La connexion humain-nature comme voie vers la durabilité : une méta-analyse globale
Gladys Barragan-Jason1 (chercheuse) et la classe de 2nde2 du Lycée Talma (Brunoy) de Mme Lebrun2 et Mme Benazza2 (la liste des élèves est mentionnée en fin d’article)
Article original/Original article: Barragan-Jason, Gladys, Claire de Mazancourt, Camille Parmesan, Michael C. Singer, et Michel Loreau. « Human–Nature Connectedness as a Pathway to Sustainability: A Global Meta-Analysis ». Conservation Letters 15(1), 2021: e12852. https://doi.org/10.1111/conl.12852.
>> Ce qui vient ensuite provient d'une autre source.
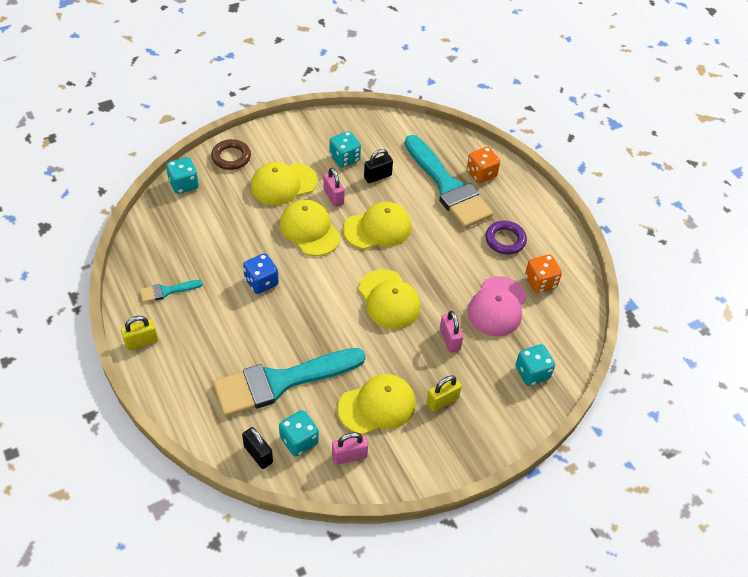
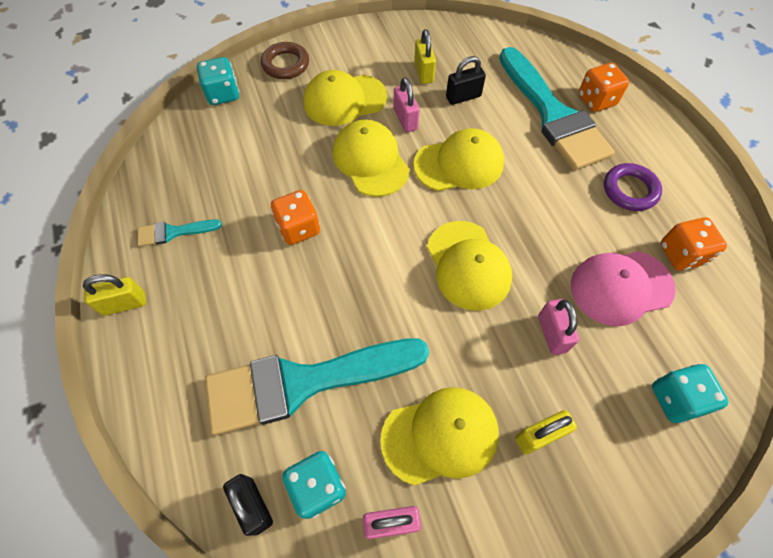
camera: 10 degrees right, 10 degrees up
(261, 282) = (298, 228): blue dice -> orange dice
(344, 158) = (423, 72): turquoise dice -> yellow padlock
(497, 306) = (621, 287): pink cap -> pink cap turned 45 degrees clockwise

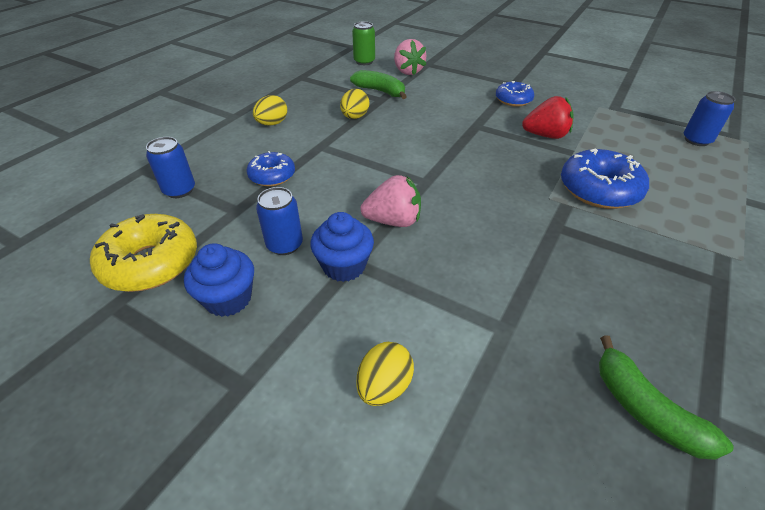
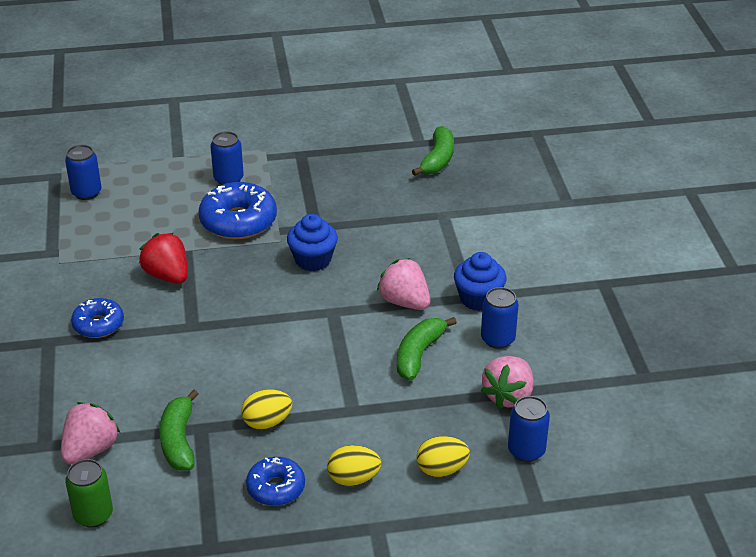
camera: 130 degrees left, 5 degrees down
(151, 263) = (600, 392): yellow donut -> none
(228, 212) = (508, 396): none -> pink strawberry
(228, 299) = (570, 330): blue cupcake -> blue cupcake (313, 260)
(272, 176) = (435, 407): blue donut -> blue donut (276, 488)
(328, 196) = (419, 354): none -> green banana
(384, 386) = (535, 237): yellow egg -> yellow egg (441, 470)
(683, 212) = (228, 179): none -> blue can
Institution: 1Theoretical and Experimental Ecology Station, French National Centre for Scientific Research, Moulis, France
2Lycée François Joseph Talma, 1, rue des cerfs, 91805 BRUNOY CEDEX
Résumé :
Une méta-analyse de près de 200 études basées sur la mesure de la connexion humain-nature (CHN) montre que cette dernière permet d’améliorer le bien-être et l’engagement des citoyens pour la préservation de la biodiversité. Différentes pratiques permettent de renforcer le CHN dont les plus efficaces sont la pratique de pleine conscience et le contact fréquent avec la nature.
Mots clés : Connexion Humain nature ; développement durable ; préservation biodiversité ; santé humaine
Les objectifs internationaux en matière de protection de la nature n’ont pas été atteints les scientifiques s’interrogent sur les meilleurs leviers pour mener à une mobilisation à la fois durable et efficace. Il s’agit de comprendre pourquoi les citoyens et les gouvernements ont encore du mal à considérer que la santé et le bien-être des humains dépendent de la santé du monde naturel ?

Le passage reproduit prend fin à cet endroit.